Victory means exit strategy, and it's important for the President to explain to us what the exit strategy is.    The Honorable Governor of Texas, George W. Bush

I hate quotations. Tell me what you know.    Ralph Waldo Emerson

Tuesday, July 26, 2005

Living Large

I awoke last night to the sound of thunder
How far off I sat and wondered
Started humming a song from 1962
Ain’t it funny how the night moves
When you just don’t seem to have as much to lose
Strange how the night moves
With autumn closing in

"Night Moves" by Bob Seger

I'm sure it has a lot to do with my father's passing, but it seems that everything this year seems a little more precious, not unlike the way the taste of food livens after one ends thirty years of smoking.

Last night was one of those sensations―a hot, sultry July night with storms all around but magically never here. Windows open, I drove home after golf league, replete with the lingering, juicy goodness of a Philly cheese steak sandwich and a couple of tall Sam Adams's. I had the Cubs game on low, just loud enough to catch the occasional excitations, but not so loud that I couldn't drift away and the voice might have been any of the classics soft-crackling across the prairie from "the day"; Bob Elston doin' the Sox, Brickhouse and the Cubs, or the incomparable Harry Carey―before the alcohol took its toll―comin' in from St. Louis. Had the Cubs game been out of hand I might have turned, as I often do, to the Brewers and Bob Uecker, sadly though a Pavarotti singing "Mary Had a Little Lamb".

Flying up Rte.12 with the warm, protoplasmic rush of 99% humidity flowing across my face I did find myself remembering the old days, those Mellencamp days of Tastee Freezes and wiping the steam from the inside of an old Chevy's window to see if it was a sheriff's deputy bangin' on it or some buddy gettin' in the way of a good thing. It wasn't simple nostalgia I felt, though. Quite the opposite of time passing, the feeling was one of timelessness.

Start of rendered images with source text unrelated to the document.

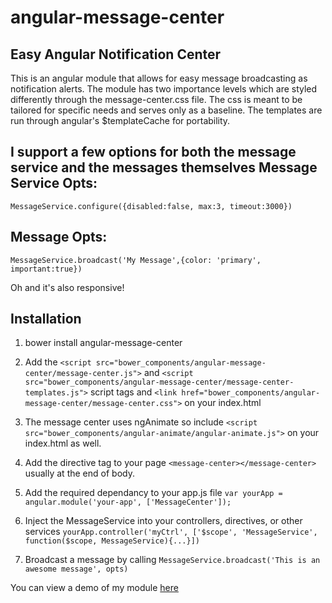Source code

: angular-message-center
======================

Easy Angular Notification Center
---------

This is an angular module that allows for easy message broadcasting as notification alerts. The module has two importance levels which are styled differently through the message-center.css file. The css is meant to be tailored for specific needs and serves only as a baseline. The templates are run through angular's $templateCache for portability.

I support a few options for both the message service and the messages themselves
Message Service Opts:
---------
`MessageService.configure({disabled:false, max:3, timeout:3000})`

Message Opts:
---------
`MessageService.broadcast('My Message',{color: 'primary', important:true})`

Oh and it's also responsive!

Installation
---------

1. bower install angular-message-center

2. Add the `<script src="bower_components/angular-message-center/message-center.js">` and `<script src="bower_components/angular-message-center/message-center-templates.js">` script tags and `<link href="bower_components/angular-message-center/message-center.css">` on your index.html

3. The message center uses ngAnimate so include `<script src="bower_components/angular-animate/angular-animate.js">` on your index.html as well.

4. Add the directive tag to your page `<message-center></message-center>` usually at the end of body.

5. Add the required dependancy to your app.js file `var yourApp = angular.module('your-app', ['MessageCenter']);`

6. Inject the MessageService into your controllers, directives, or other services `yourApp.controller('myCtrl', ['$scope', 'MessageService', function($scope, MessageService){...}])`

7. Broadcast a message by calling `MessageService.broadcast('This is an awesome message', opts)`

You can view a demo of my module [here](http://develementz.com/module)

And enormity. On these nights everything is about the vastness of the prairie sky. The heat and humidity and wind and the energy of the lightning are an organism that one is contained within. I am at one with my corner of the universe on such nights, and realize that it has always been so.

And I know that these nights have been around for a long, long time and that I am part of them.

And that's good enough for me.

1 Comments:

At 11:28 AM, Blogger sequoit said...

As I write JD, the fiancee, and a dog named Blue are pushing a Penske north long 'bout Mayberry, headin' for the West Virginny pike, Charleston and points way west.

We were talking about that very rearing up of the Rockies, which for them will herald the beginning of a new life in Colorado, as he starts law school at Denver U. and she hunts down a new job.

"...blue-bright stars", I like that.